▸ **REQUIRED ACTION**
Set down each record exactly. Omit the pictures.

Top of INFORMATION SHOWN

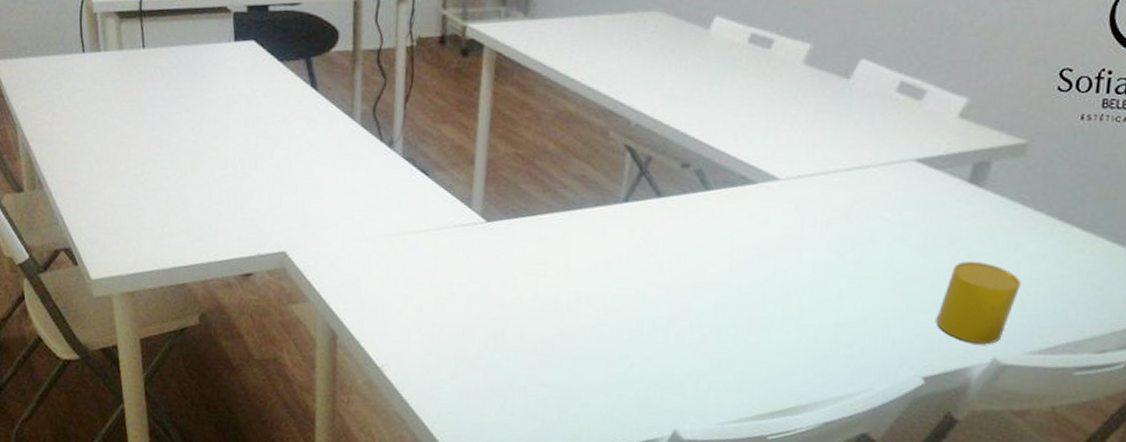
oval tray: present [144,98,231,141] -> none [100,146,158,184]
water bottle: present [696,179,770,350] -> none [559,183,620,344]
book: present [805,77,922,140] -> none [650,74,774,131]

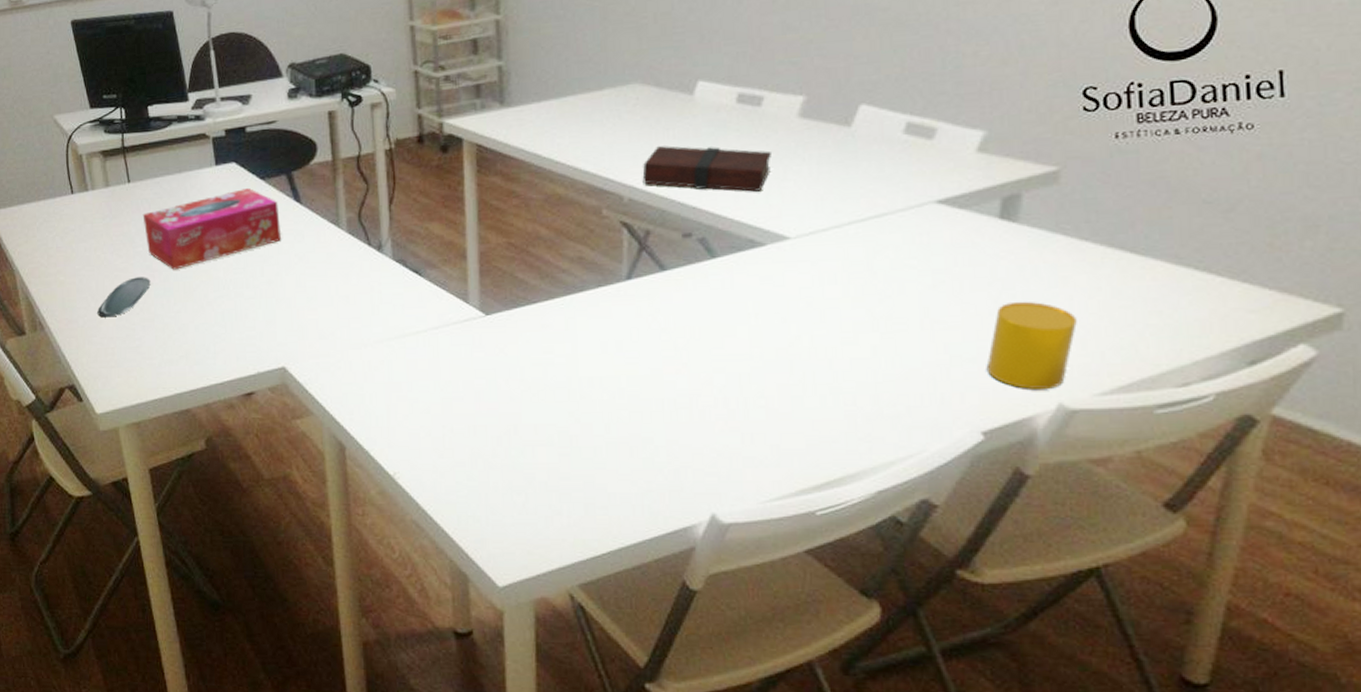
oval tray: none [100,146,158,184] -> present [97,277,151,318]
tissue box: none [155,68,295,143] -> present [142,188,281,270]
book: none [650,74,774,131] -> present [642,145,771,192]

Bottom of INFORMATION SHOWN

▸ **EXERCISE SOLUTION**
oval tray: present [144,98,231,141] -> none [100,146,158,184]
water bottle: present [696,179,770,350] -> none [559,183,620,344]
book: present [805,77,922,140] -> none [650,74,774,131]

oval tray: none [100,146,158,184] -> present [97,277,151,318]
tissue box: none [155,68,295,143] -> present [142,188,281,270]
book: none [650,74,774,131] -> present [642,145,771,192]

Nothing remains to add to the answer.